Information supplied Start Marker

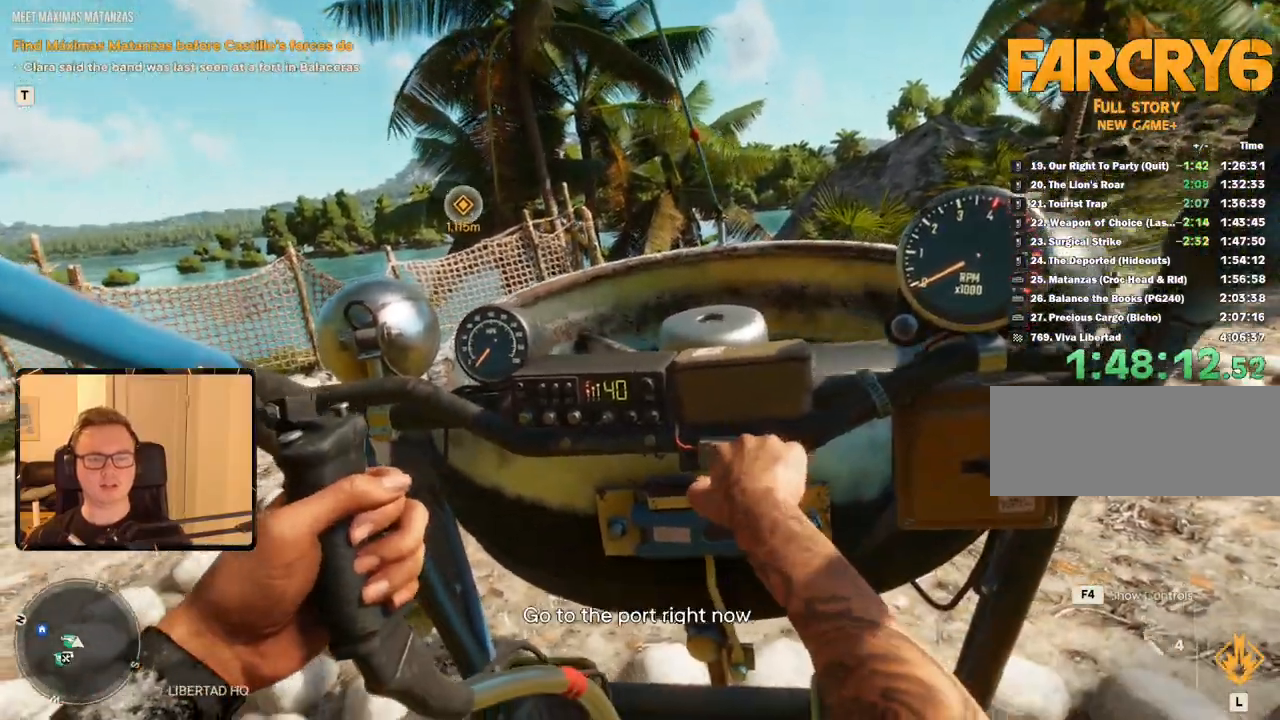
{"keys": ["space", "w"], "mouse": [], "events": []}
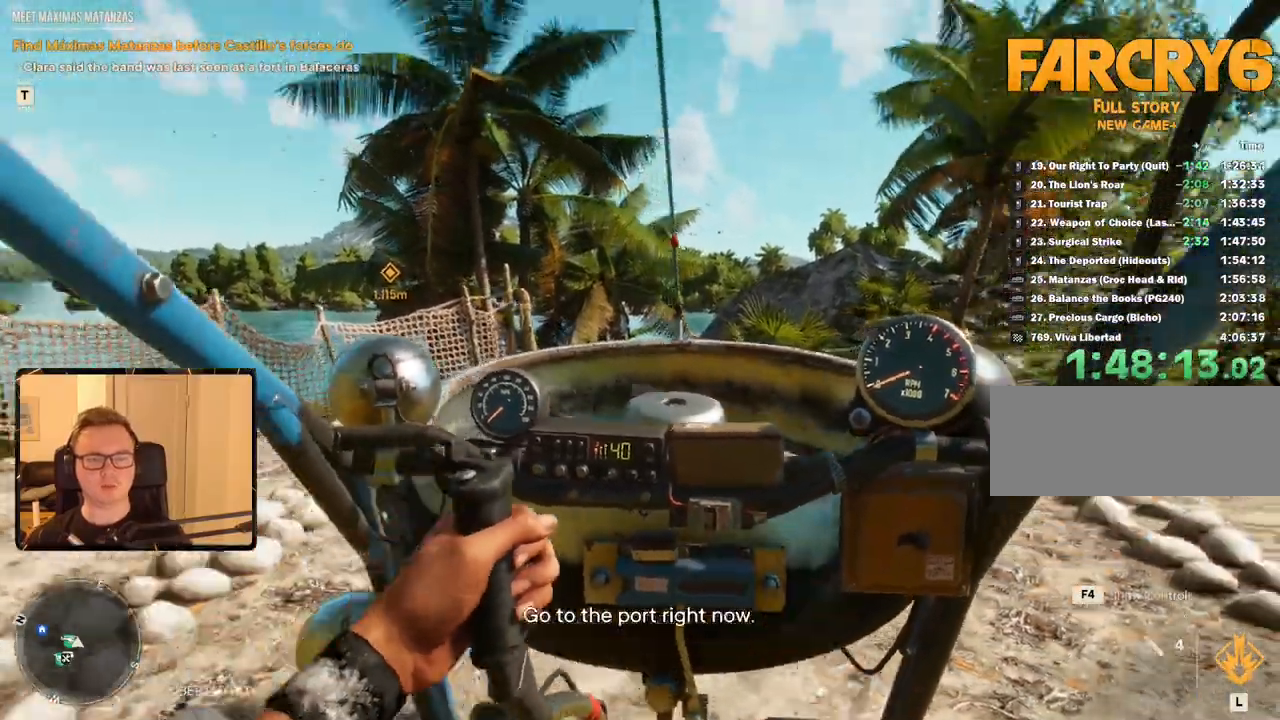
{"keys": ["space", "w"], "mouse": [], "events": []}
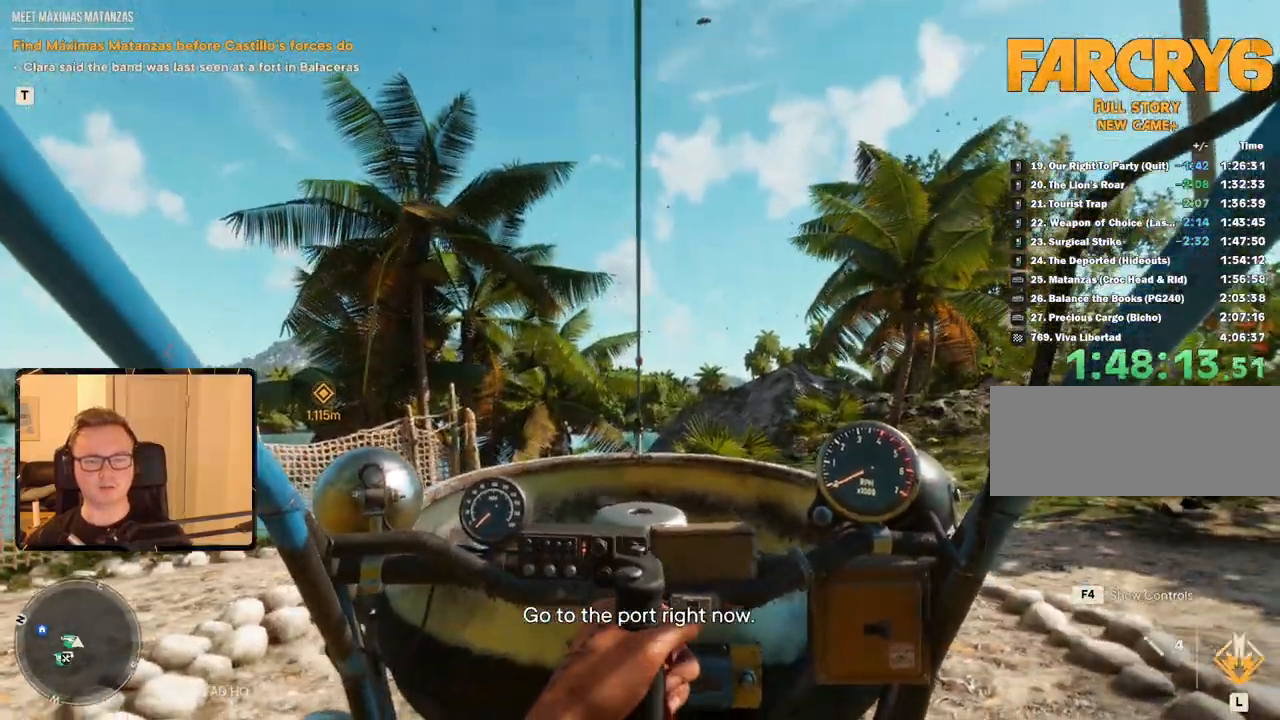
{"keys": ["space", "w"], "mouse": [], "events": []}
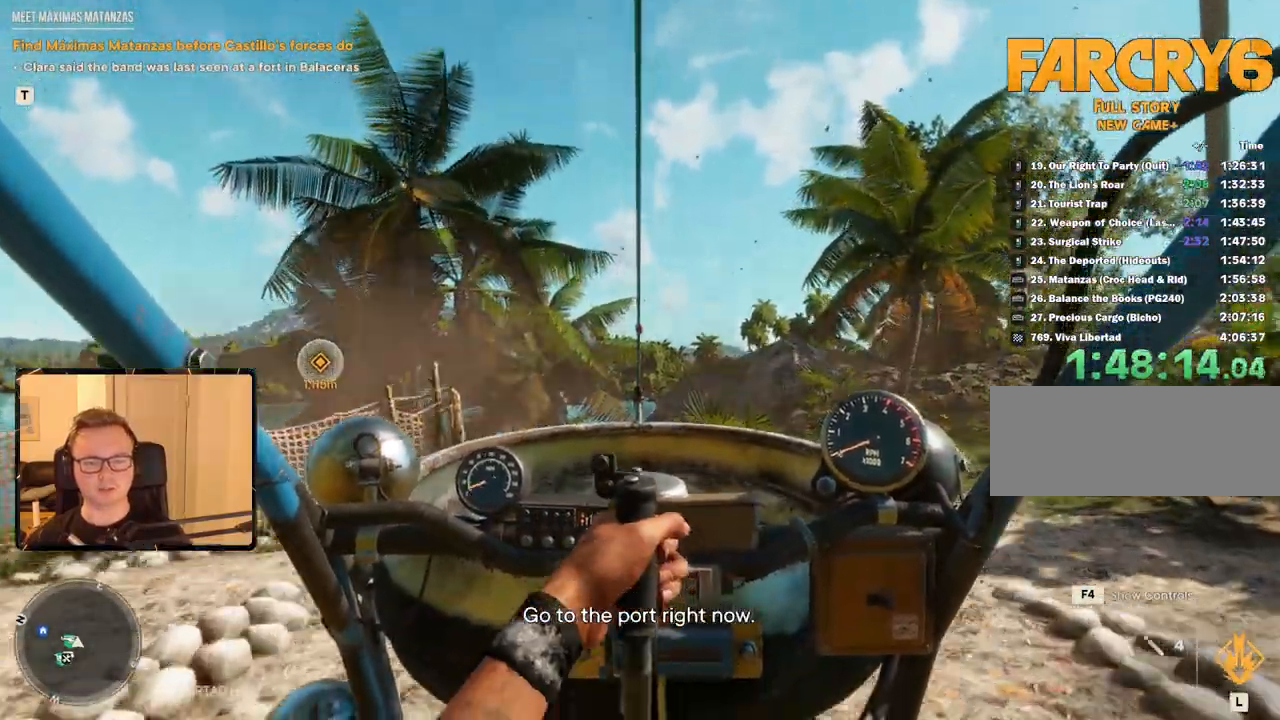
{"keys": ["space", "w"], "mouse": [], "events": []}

Information supplied End Marker

### Task objective
Set the pictures aside and transcribe the data above exactly.

### Task result
{"keys": ["space", "w"], "mouse": [], "events": []}
{"keys": ["space", "w"], "mouse": [], "events": []}
{"keys": ["space", "w"], "mouse": [], "events": []}
{"keys": ["space", "w"], "mouse": [], "events": []}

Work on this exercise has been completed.